2. Classification Based On Source
  • Natural Source:

    • Plants:

      • Morphine: derived from opium poppy

      • Atropine: synthesized from Atropa belladonna

      • Digoxin: extracted from woolly foxglove leaves

    • Animals:

      • Insulin: originally from cows and pigs’ pancreas

    • Microorganisms:

      • Penicillin: derived from Penicillium mold

    • Minerals:

      • Sodium Chloride: pharmaceutical-grade salt

  • Synthetic Source:

    • Sulphonamide: man-made antibacterial drugs

    • Procaine: local anesthetic

  • Semi-Synthetic Source:

    • Amoxicillin: enhanced penicillin antibiotic

    • Ampicillin: broad-spectrum penicillin

    • Doxycycline: semi-synthetic tetracycline derived from Streptomyces

  • Bio-Synthetic Source:

    • Recombinant Human Erythropoietin: biopharmaceutical for anemia treatment

    • Recombinant Bovine Somatotropin: from genetically modified E. coli

3. Classification Based On Target Organ/Site
  • CNS Drugs: Diazepam, Phenobarbitone

  • Respiratory Drugs: Bromhexaine

  • CVS Drugs: Digitoxin, Digoxin

  • GIT Drugs: Omeprazole, Kaoline, Sulphadimidine

  • Urinary System Drugs: Magnesium Sulphate, Lasix

  • Reproductive Drugs: Oxytocin, Estrogen

4. Classification Based On Mode Of Action
  • Bacterial Cell Wall Synthesis Inhibitors: Penicillin

  • Bacterial Protein Synthesis Inhibitors: Tetracycline

  • Calcium Channel Blockers: Verapamil, Nifedipine

5. Classification Based On Therapeutic Use
  • Antimicrobials/Antibacterials: Penicillin, Streptomycin, Quinolones, Macrolides

  • Antihypertensives: Amlodipine, Hydralazine, Enalapril

  • Antidiarrheals: Loperamide

  • Antiemetics: Domperidone, Meclizine, Metoclopramide

6. Classification Based On Physiological System
  • Sympathomimetics: Adrenaline, Noradrenaline

  • Parasympathomimetics: Carbachol, Pilocarpine, Neostigmine

  • Neuromuscular Blockers: Suxamethonium, Gallamine

7. Classification Based On Physical Effects
  • Emollients: Soothing agents (e.g., Lanolin, Vaseline)

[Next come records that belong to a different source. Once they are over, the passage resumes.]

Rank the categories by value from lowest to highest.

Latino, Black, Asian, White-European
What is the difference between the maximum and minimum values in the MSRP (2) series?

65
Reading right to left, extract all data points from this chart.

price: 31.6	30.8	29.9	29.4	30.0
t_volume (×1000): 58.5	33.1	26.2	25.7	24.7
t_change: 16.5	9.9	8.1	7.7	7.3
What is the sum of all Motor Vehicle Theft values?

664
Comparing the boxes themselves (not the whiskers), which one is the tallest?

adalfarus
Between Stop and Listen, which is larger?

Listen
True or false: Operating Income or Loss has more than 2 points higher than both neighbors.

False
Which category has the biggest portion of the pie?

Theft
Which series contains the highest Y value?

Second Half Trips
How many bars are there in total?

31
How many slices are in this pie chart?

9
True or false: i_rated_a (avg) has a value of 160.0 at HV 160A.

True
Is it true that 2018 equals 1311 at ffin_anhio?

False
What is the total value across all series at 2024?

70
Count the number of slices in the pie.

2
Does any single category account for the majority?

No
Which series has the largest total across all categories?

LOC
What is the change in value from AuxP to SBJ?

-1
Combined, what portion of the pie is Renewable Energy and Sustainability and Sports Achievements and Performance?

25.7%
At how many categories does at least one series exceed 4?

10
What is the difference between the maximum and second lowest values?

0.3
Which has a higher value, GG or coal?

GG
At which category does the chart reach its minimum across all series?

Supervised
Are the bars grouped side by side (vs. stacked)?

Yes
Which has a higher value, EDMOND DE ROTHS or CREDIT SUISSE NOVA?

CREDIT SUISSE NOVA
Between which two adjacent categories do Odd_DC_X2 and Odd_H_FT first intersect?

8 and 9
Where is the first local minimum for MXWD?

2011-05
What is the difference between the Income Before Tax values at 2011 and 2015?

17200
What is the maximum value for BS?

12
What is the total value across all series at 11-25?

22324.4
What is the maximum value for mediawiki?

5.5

  • Caustics: Things that can destroy by chemical action (e.g., Silver Nitrate)

  • Demulcents: Relieve inflammation (e.g., Zinc Oxide, Tannic Acid)

LEGAL CLASSIFICATION

  • Prescription: Requires an order from licensed health practitioners (e.g., physicians, pharmacists).

  • Non-Prescription: Over-the-counter (OTC) drugs available without a prescription.

ROLE OF RADIOLOGIC TECHNOLOGISTS

  • Broad knowledge of drugs (classification, actions, interactions, reactions) is expected for RTs.

  • Skills in drug administration help in various clinical scenarios.

Drug knowledge is key to enhancing patient care and maintaining professional competency.